A shell of mass 100 kg is fired horizontally from a cannon with a mass of `5xx10^(3) kg`. The kinetic energy of the shell at the end of the barrel is `7.5xx10^(6) J`. The kinetic energy imparted to the cannon by the recoil is

To solve the problem, we need to find the kinetic energy imparted to the cannon by the recoil when a shell is fired from it.
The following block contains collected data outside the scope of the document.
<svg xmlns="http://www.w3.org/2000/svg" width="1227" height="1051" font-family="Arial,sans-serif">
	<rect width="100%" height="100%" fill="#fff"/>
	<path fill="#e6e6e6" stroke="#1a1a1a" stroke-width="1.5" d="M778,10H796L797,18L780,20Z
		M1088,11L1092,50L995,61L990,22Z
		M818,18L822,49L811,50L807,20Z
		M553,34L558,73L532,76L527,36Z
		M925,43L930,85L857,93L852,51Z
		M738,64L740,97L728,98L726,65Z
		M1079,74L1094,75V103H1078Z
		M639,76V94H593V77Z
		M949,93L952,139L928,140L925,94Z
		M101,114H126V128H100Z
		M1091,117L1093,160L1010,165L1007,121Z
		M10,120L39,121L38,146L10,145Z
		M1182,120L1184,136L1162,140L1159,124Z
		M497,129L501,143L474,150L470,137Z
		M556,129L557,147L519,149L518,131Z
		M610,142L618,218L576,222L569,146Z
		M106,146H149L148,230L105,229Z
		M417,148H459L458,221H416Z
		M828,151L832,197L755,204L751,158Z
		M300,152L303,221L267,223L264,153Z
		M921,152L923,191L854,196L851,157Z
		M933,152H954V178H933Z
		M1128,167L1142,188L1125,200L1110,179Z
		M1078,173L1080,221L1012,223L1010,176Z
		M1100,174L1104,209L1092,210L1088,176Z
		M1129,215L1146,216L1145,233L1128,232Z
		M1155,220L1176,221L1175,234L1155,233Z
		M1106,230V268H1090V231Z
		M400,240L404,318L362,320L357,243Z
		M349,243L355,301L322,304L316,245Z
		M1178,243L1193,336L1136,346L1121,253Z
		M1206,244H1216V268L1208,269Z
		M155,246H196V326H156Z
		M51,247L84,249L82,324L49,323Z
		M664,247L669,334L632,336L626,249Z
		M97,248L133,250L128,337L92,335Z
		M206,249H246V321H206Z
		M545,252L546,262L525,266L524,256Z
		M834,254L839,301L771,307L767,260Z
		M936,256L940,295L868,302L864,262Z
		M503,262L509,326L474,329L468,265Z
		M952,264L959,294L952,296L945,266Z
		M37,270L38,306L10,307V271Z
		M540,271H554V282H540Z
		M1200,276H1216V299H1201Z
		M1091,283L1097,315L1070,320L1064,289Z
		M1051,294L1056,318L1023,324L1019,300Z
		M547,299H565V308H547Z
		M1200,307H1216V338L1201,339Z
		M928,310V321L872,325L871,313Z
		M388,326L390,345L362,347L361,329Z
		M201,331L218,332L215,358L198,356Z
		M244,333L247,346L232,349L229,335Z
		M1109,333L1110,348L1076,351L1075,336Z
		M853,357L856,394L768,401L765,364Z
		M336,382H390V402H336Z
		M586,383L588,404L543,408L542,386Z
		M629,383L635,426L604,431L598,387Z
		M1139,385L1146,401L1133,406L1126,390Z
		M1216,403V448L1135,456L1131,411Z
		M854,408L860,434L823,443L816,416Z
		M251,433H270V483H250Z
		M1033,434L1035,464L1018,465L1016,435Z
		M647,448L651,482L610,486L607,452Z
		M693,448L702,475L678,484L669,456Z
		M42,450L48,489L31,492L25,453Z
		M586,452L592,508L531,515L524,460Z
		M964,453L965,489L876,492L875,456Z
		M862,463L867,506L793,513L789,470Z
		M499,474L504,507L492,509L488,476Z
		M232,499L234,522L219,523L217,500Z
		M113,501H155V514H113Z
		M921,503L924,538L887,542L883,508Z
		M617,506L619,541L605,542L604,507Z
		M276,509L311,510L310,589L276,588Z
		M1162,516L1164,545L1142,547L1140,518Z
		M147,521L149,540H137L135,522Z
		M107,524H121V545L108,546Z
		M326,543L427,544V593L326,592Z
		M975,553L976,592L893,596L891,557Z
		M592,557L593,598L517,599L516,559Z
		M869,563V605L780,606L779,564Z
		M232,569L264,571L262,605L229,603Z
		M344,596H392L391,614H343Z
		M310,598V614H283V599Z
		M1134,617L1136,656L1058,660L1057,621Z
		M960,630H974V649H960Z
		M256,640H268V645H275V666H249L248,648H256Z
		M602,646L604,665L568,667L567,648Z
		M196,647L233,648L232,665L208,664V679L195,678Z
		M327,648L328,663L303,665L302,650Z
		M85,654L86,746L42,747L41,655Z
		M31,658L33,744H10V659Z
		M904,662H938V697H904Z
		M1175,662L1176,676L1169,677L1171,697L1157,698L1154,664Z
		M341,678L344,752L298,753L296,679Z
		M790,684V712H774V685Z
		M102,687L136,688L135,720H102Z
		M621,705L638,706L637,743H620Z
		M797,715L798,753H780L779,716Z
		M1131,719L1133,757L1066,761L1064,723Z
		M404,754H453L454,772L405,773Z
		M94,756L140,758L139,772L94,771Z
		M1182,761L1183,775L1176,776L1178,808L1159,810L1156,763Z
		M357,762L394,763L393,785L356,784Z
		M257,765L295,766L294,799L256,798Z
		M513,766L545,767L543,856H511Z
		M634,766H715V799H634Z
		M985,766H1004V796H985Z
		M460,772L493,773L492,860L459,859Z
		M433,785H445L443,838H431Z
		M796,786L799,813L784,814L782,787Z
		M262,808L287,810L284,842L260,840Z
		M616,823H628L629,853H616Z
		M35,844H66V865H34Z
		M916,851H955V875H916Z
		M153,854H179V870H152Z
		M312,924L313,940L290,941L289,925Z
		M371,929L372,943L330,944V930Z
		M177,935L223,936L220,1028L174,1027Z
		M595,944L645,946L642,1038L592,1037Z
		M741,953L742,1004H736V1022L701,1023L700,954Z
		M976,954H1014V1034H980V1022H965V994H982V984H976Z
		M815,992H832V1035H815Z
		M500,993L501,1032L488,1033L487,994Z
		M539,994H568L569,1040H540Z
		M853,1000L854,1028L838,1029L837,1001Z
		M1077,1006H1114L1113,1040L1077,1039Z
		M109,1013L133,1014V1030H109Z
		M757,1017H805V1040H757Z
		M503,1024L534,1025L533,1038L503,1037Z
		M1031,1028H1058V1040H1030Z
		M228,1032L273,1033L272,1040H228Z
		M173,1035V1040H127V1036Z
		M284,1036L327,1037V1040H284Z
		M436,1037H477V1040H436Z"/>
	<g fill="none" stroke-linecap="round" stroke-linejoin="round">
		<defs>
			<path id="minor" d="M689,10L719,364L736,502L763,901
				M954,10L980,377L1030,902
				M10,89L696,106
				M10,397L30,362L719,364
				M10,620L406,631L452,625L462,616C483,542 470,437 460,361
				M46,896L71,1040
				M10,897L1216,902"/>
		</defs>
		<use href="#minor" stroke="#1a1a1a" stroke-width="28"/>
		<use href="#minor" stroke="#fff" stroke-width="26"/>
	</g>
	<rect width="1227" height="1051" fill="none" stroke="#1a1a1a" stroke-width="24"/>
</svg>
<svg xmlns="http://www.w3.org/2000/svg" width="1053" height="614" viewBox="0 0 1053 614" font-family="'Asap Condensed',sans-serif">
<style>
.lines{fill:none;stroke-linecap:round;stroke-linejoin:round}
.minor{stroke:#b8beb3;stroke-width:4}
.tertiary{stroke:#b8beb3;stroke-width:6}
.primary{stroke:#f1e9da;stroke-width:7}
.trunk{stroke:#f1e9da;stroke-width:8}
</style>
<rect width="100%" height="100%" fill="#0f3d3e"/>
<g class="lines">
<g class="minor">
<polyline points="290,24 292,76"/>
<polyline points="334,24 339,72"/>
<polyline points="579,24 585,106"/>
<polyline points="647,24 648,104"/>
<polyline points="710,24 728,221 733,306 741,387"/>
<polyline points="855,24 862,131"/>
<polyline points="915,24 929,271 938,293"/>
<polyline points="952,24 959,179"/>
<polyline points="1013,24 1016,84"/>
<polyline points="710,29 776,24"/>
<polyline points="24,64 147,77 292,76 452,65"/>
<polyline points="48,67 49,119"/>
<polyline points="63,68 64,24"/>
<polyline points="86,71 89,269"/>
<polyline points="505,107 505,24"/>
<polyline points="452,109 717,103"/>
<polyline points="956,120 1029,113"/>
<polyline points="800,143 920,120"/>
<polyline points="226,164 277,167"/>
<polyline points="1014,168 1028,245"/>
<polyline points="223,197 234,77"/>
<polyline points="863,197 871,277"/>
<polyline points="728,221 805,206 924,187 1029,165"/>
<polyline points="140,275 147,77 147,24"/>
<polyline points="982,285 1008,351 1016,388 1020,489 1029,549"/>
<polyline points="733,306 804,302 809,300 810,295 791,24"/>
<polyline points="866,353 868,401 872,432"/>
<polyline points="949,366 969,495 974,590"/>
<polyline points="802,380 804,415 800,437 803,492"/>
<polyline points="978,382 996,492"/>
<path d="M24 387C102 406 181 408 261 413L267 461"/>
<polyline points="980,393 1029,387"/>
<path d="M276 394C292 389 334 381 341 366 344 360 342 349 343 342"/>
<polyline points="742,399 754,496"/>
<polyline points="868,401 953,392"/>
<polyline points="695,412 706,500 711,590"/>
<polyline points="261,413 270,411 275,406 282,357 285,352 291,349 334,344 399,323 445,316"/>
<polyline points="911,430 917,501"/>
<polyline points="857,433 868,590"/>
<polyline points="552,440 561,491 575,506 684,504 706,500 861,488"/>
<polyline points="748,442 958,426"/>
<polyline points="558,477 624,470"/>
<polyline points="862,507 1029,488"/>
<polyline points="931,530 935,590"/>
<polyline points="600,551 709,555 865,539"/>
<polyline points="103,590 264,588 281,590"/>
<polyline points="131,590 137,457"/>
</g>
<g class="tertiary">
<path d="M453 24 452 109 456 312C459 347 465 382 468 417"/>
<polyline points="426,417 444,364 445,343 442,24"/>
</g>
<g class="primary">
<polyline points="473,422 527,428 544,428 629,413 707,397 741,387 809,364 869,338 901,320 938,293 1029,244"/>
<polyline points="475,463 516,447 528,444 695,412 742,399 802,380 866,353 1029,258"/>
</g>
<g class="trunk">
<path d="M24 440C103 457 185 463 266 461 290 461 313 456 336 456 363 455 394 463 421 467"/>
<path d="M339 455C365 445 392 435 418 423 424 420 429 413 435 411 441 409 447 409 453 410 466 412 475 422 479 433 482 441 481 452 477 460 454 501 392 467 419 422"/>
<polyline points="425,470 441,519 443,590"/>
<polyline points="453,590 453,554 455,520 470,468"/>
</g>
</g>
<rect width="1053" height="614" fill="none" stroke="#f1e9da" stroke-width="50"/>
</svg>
We will use the principle of conservation of momentum and the relationship between kinetic energy and momentum. ### Step-by-Step Solution: 1. **Identify the given values:** - Mass of the shell, \( m = 100 \, \text{kg} \) - Mass of the cannon, \( M = 5 \times 10^3 \, \text{kg} = 5000 \, \text{kg} \) - Kinetic energy of the shell, \( KE_{\text{shell}} = 7.5 \times 10^6 \, \text{J} \) 2. **Use the conservation of momentum:** - Initially, the system (cannon + shell) is at rest, so the total initial momentum is zero. - When the shell is fired, it moves in one direction, and the cannon recoils in the opposite direction. - Let \( P_{\text{shell}} \) be the momentum of the shell and \( P_{\text{cannon}} \) be the momentum of the cannon. - According to conservation of momentum: \[ P_{\text{shell}} + P_{\text{cannon}} = 0 \implies P_{\text{cannon}} = -P_{\text{shell}} \] 3. **Relate kinetic energy to momentum:** - The kinetic energy of an object is given by: \[ KE = \frac{P^2}{2m} \] - For the shell: \[ KE_{\text{shell}} = \frac{P_{\text{shell}}^2}{2m} \] - For the cannon: \[ KE_{\text{cannon}} = \frac{P_{\text{cannon}}^2}{2M} \] 4. **Express \( P_{\text{cannon}} \) in terms of \( P_{\text{shell}} \):** - Since \( P_{\text{cannon}} = -P_{\text{shell}} \), we have: \[ KE_{\text{cannon}} = \frac{P_{\text{shell}}^2}{2M} \] 5. **Relate the kinetic energies of the shell and cannon:** - From the equations for kinetic energy, we can derive: \[ \frac{KE_{\text{cannon}}}{KE_{\text{shell}}} = \frac{P_{\text{cannon}}^2 / 2M}{P_{\text{shell}}^2 / 2m} = \frac{m}{M} \] - Substituting the values: \[ \frac{KE_{\text{cannon}}}{7.5 \times 10^6} = \frac{100}{5000} = \frac{1}{50} \] 6. **Calculate the kinetic energy of the cannon:** - Therefore: \[ KE_{\text{cannon}} = \frac{7.5 \times 10^6}{50} = 1.5 \times 10^5 \, \text{J} \] ### Final Answer: The kinetic energy imparted to the cannon by the recoil is \( 1.5 \times 10^5 \, \text{J} \). ---